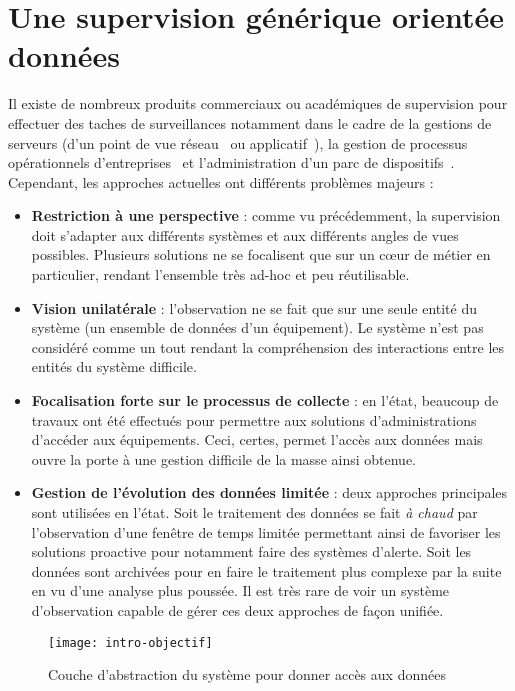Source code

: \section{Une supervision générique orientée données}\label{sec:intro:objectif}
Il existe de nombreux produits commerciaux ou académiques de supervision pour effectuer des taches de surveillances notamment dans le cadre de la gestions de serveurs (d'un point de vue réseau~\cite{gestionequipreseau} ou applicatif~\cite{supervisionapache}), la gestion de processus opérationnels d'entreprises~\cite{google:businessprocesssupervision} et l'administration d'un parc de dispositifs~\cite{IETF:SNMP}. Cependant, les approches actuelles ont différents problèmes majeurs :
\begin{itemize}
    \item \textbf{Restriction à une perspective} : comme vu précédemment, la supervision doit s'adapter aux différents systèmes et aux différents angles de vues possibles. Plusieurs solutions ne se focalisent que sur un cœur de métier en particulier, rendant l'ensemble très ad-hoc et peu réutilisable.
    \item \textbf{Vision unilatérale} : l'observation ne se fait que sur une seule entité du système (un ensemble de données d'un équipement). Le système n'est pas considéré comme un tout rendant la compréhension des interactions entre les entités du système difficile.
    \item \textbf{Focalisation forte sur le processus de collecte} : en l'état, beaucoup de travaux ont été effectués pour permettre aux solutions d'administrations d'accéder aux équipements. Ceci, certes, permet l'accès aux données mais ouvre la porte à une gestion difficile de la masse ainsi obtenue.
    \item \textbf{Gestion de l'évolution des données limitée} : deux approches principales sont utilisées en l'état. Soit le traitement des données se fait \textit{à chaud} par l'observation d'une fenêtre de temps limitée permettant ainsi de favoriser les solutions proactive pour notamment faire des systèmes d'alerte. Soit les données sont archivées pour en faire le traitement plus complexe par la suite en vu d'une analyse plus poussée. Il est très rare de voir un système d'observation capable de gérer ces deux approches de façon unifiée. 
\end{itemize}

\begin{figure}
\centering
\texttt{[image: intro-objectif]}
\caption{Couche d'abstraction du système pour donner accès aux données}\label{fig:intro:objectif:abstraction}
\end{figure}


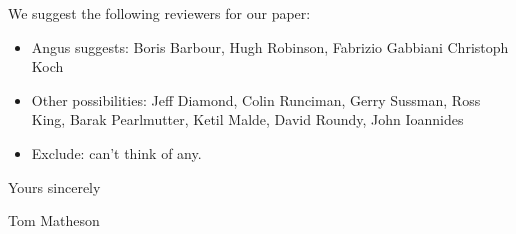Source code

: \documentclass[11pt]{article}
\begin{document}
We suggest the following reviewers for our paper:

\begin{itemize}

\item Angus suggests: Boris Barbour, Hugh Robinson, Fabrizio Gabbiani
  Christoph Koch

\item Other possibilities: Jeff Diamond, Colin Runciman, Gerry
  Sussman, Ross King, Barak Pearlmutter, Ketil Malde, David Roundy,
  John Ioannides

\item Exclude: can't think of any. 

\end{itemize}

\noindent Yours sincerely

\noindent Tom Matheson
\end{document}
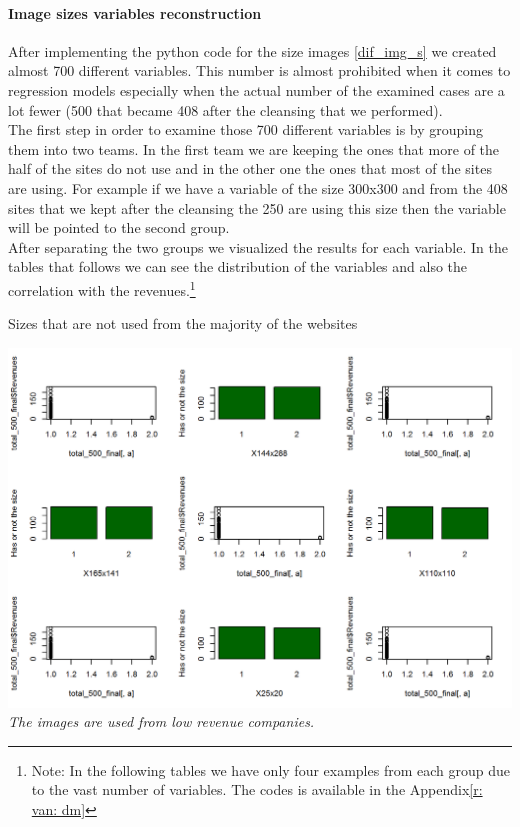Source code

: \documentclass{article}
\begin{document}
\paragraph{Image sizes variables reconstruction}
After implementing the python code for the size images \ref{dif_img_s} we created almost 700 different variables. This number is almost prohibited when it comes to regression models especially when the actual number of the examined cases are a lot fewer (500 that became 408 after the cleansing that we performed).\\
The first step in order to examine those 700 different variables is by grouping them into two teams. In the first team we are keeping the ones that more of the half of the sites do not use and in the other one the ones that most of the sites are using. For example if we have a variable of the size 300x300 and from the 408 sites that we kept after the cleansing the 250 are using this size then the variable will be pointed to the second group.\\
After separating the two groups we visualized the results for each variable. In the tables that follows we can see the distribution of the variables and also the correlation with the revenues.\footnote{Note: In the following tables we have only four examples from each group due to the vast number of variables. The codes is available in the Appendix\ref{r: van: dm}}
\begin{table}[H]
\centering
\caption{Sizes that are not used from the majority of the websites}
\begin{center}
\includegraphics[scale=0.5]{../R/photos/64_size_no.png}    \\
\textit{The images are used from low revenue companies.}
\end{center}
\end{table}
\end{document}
+ + + +
WORK TO BE COMPLETED:
Could you reproduce exactly the lines from the first line of the listing through the line containing "du système difficile.", both included, with pictures left out?

EXERCISE ANSWER:
Source code

: \section{Une supervision générique orientée données}\label{sec:intro:objectif}
Il existe de nombreux produits commerciaux ou académiques de supervision pour effectuer des taches de surveillances notamment dans le cadre de la gestions de serveurs (d'un point de vue réseau~\cite{gestionequipreseau} ou applicatif~\cite{supervisionapache}), la gestion de processus opérationnels d'entreprises~\cite{google:businessprocesssupervision} et l'administration d'un parc de dispositifs~\cite{IETF:SNMP}. Cependant, les approches actuelles ont différents problèmes majeurs :
\begin{itemize}
    \item \textbf{Restriction à une perspective} : comme vu précédemment, la supervision doit s'adapter aux différents systèmes et aux différents angles de vues possibles. Plusieurs solutions ne se focalisent que sur un cœur de métier en particulier, rendant l'ensemble très ad-hoc et peu réutilisable.
    \item \textbf{Vision unilatérale} : l'observation ne se fait que sur une seule entité du système (un ensemble de données d'un équipement). Le système n'est pas considéré comme un tout rendant la compréhension des interactions entre les entités du système difficile.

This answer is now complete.